Aspects of schizophrenia, including deficits in sensorimotor gating, have been linked to glutamate dysfunction and/or oxidative stress in the prefrontal cortex. System x(c) (-), a cystine-glutamate antiporter, is a poorly understood mechanism that contributes to both cellular antioxidant capacity and glutamate homeostasis. Our goal was to determine whether increased system x(c) (-) activity within the prefrontal cortex would normalize a rodent measure of sensorimotor gating.
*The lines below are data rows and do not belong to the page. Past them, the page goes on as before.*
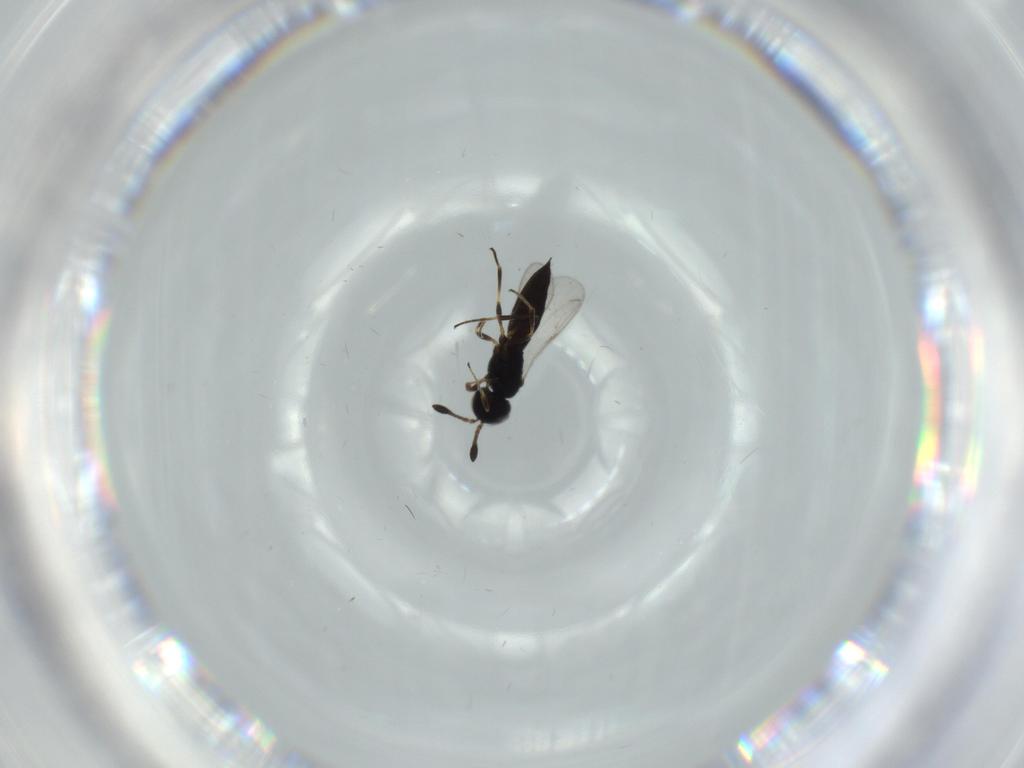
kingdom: Animalia
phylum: Arthropoda
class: Insecta
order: Hymenoptera
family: Scelionidae
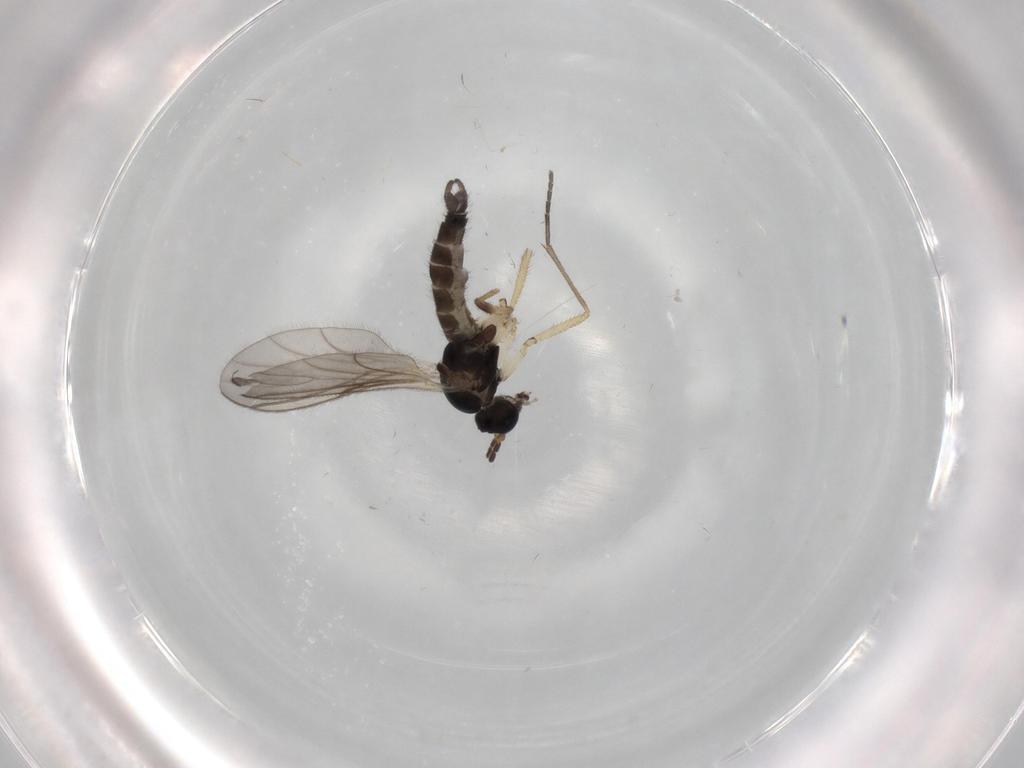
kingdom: Animalia
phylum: Arthropoda
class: Insecta
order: Diptera
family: Sciaridae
In situ hybridization was used to map messenger RNA (mRNA) expression of xCT, the active subunit of system x(c) (-), in the prefrontal cortex. Prepulse inhibition was used to measure sensorimotor gating; deficits in prepulse inhibition were produced using phencyclidine (0.3-3 mg/kg, sc). N-Acetylcysteine (10-100 mu M) and the system x(c) (-) inhibitor (S)-4-carboxyphenylglycine (CPG, 0.5 mu M) were used to increase and decrease system x(c) (-) activity, respectively. The uptake of C-14-cystine into tissue punches obtained from the prefrontal cortex was used to assay system x(c) (-) activity. The expression of xCT mRNA in the prefrontal cortex was most prominent in a lateral band spanning primarily the prelimbic cortex. Although phencyclidine did not alter the uptake of C-14-cystine in prefrontal cortical tissue punches, intraprefrontal cortical infusion of N-acetylcysteine (10-100 mu M) significantly reduced phencyclidine- (1.5 mg/kg, sc) induced deficits in prepulse inhibition. N-Acetylcysteine was without effect when coinfused with CPG (0.5 mu M), indicating an involvement of system x(c) (-). These results indicate that phencyclidine disrupts sensorimotor gating through system x(c) (-) independent mechanisms, but that increasing cystine-glutamate exchange in the prefrontal cortex is sufficient to reduce behavioral deficits produced by phencyclidine.